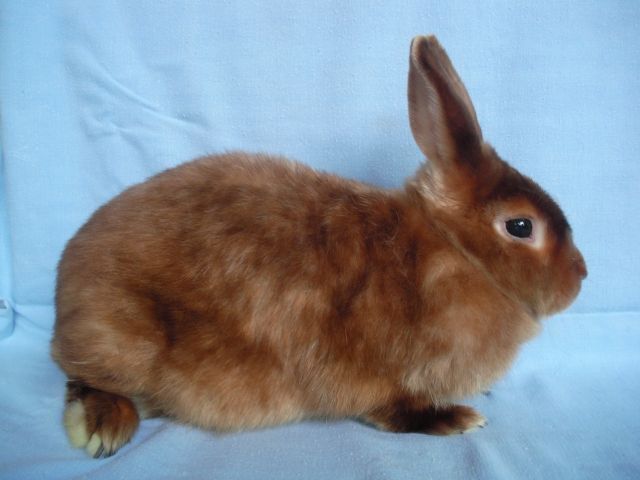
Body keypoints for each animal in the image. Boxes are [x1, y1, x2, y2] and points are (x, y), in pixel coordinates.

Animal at [51, 35, 587, 458]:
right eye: (521, 226)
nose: (580, 277)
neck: (454, 251)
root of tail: (65, 290)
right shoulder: (379, 377)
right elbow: (396, 410)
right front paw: (457, 418)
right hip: (121, 337)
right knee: (84, 378)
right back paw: (102, 427)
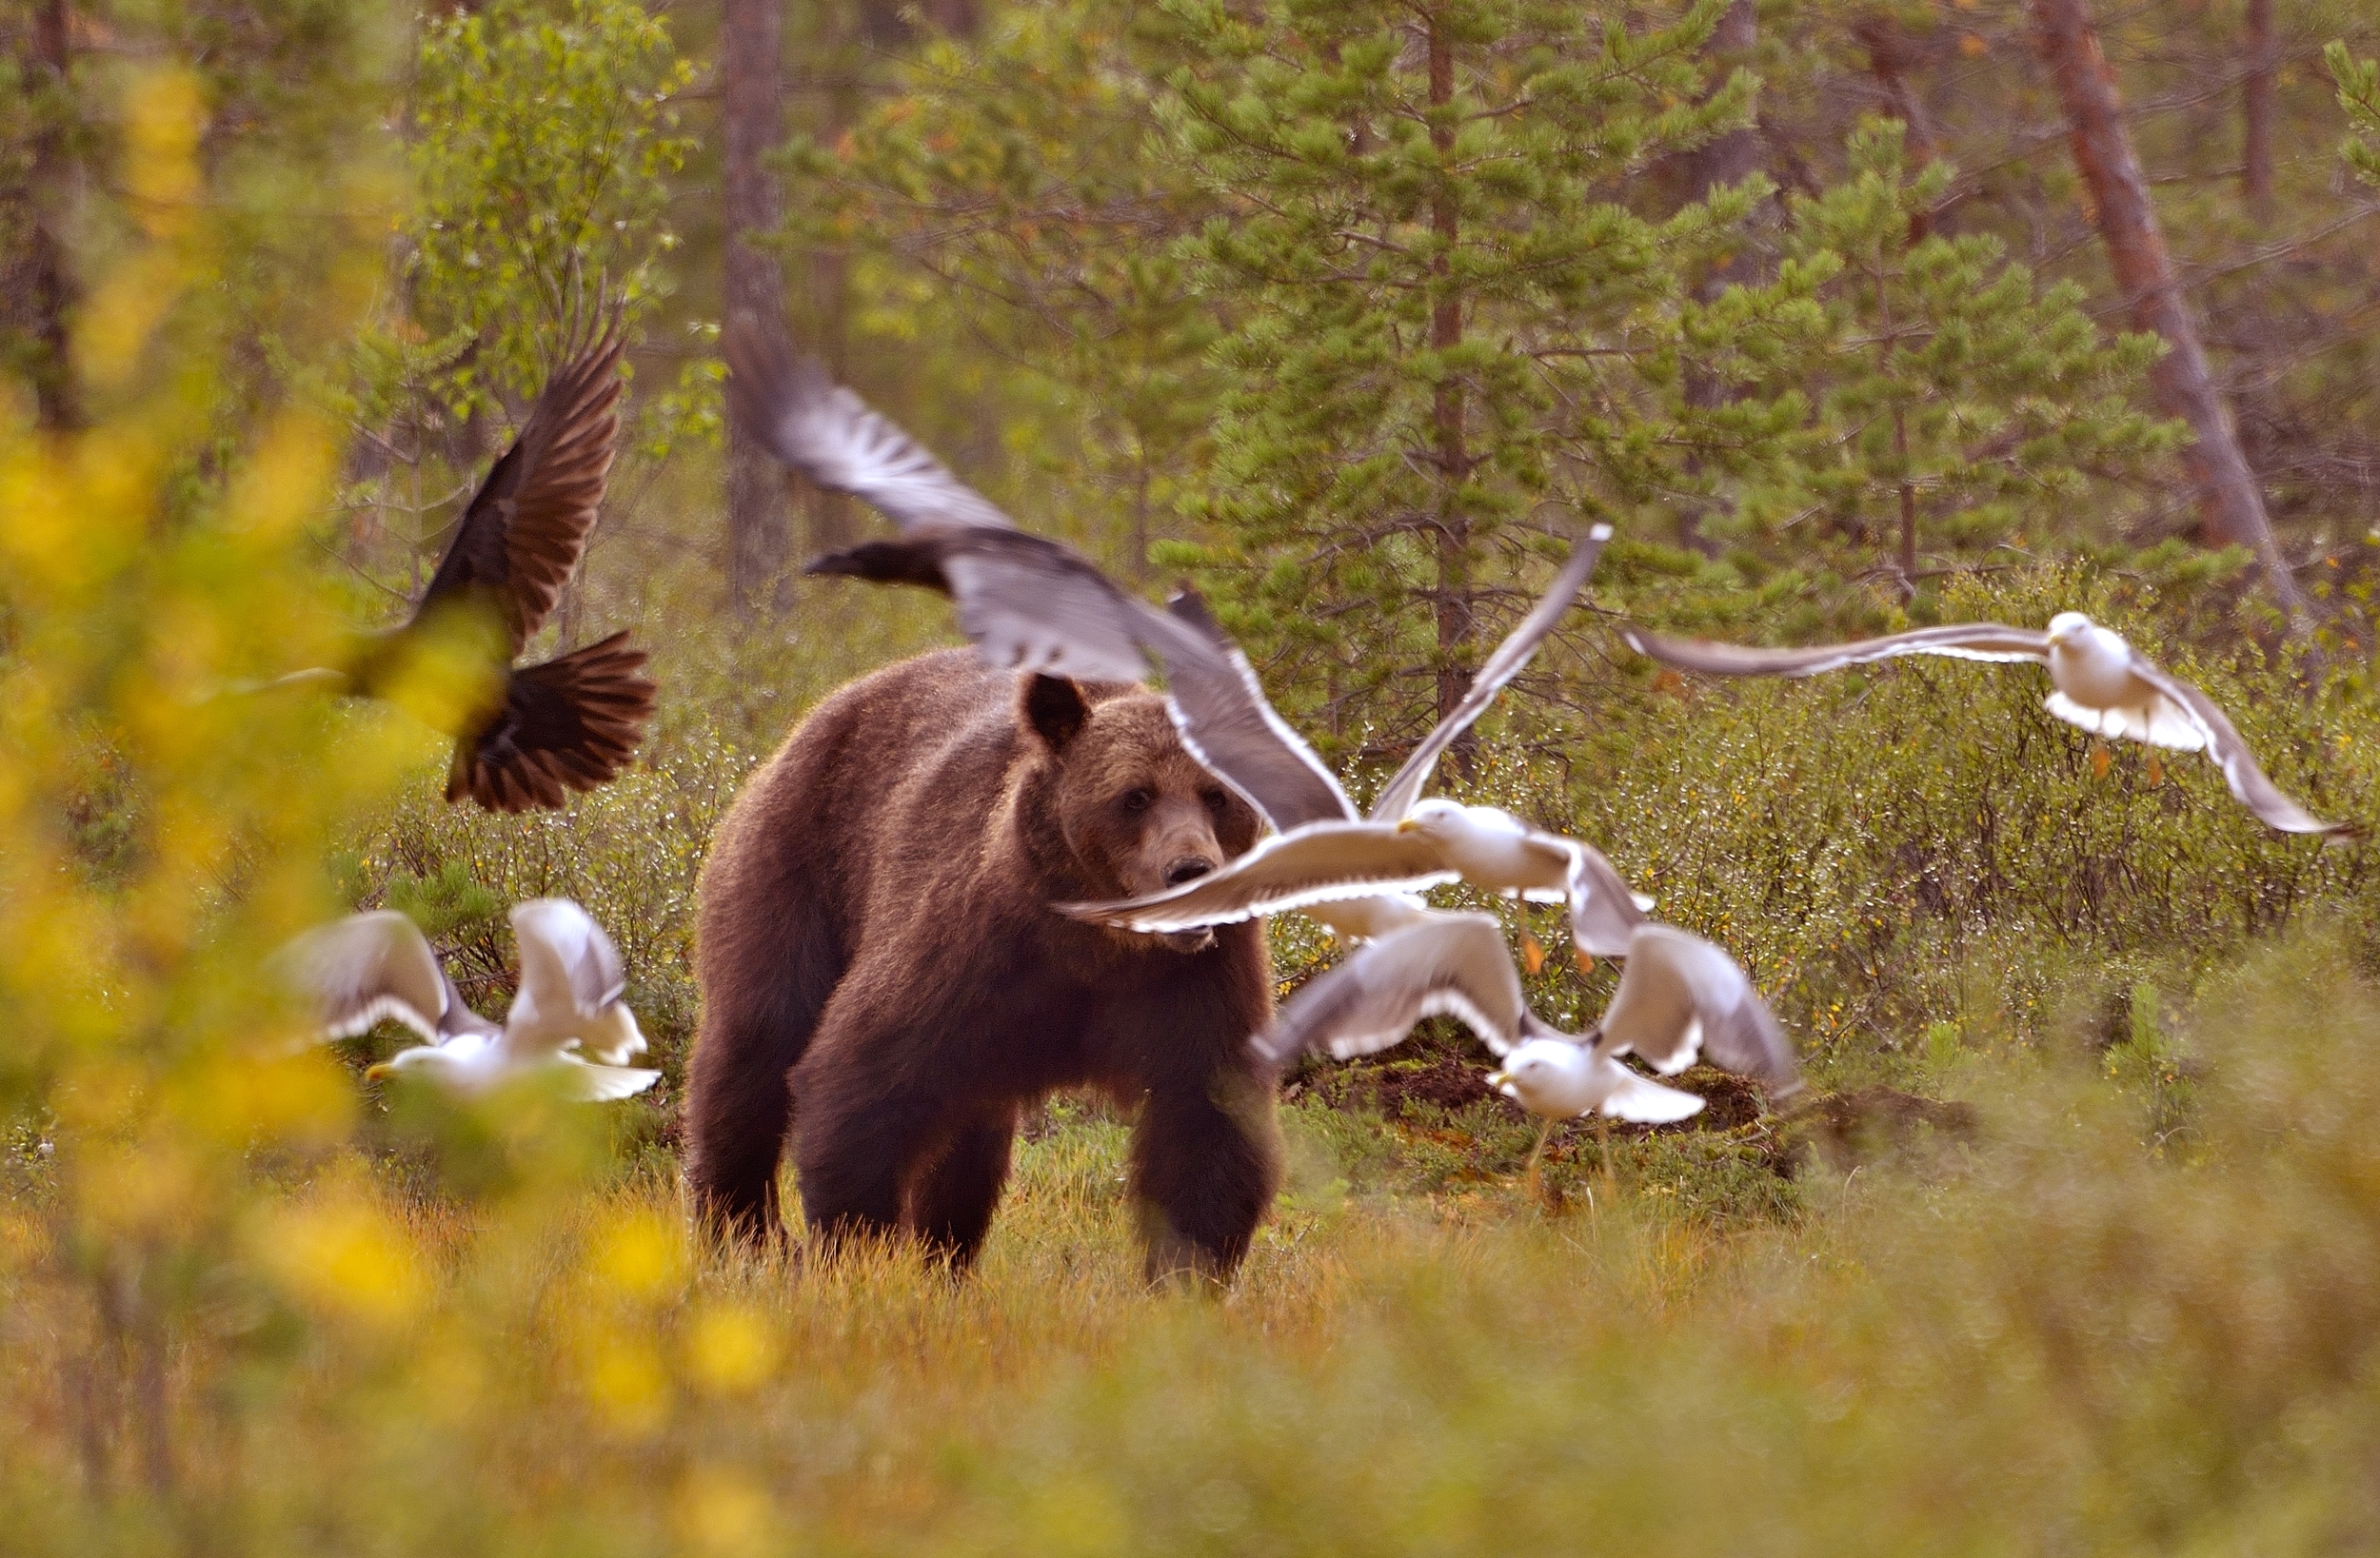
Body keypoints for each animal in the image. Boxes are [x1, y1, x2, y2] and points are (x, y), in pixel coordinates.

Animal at [684, 648, 1283, 1281]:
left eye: (1216, 794)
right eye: (1134, 795)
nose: (1191, 869)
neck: (1095, 947)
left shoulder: (1194, 984)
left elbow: (1206, 1123)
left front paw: (1186, 1276)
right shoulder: (972, 953)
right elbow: (861, 1081)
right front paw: (854, 1253)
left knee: (969, 1145)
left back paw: (945, 1259)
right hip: (796, 868)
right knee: (756, 1046)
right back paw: (741, 1232)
§ §
• **Exercise**
In the copy, include every line of the records exactly and none of the images.

• **Output of the exercise**
Body keypoints for each animal in the image. Boxes are [x1, y1, x2, y2] and points are (x, y), in pixel coordinates.

Animal at [51, 35, 587, 458]:
right eye: (521, 226)
nose: (580, 277)
neck: (454, 251)
root of tail: (65, 290)
right shoulder: (379, 377)
right elbow: (396, 410)
right front paw: (457, 418)
right hip: (121, 337)
right knee: (84, 378)
right back paw: (102, 427)
Body keypoints for each animal in the image. Boxes are [x1, y1, x2, y2] and points are (x, y), in pixel coordinates.

Animal at [684, 648, 1283, 1281]:
left eye: (1216, 794)
right eye: (1134, 795)
nose: (1191, 869)
neck: (1095, 947)
left shoulder: (1194, 984)
left elbow: (1206, 1123)
left front paw: (1186, 1276)
right shoulder: (972, 953)
right elbow: (861, 1081)
right front paw: (854, 1253)
left knee: (969, 1145)
left back paw: (945, 1259)
right hip: (796, 868)
right knee: (756, 1046)
right back paw: (741, 1232)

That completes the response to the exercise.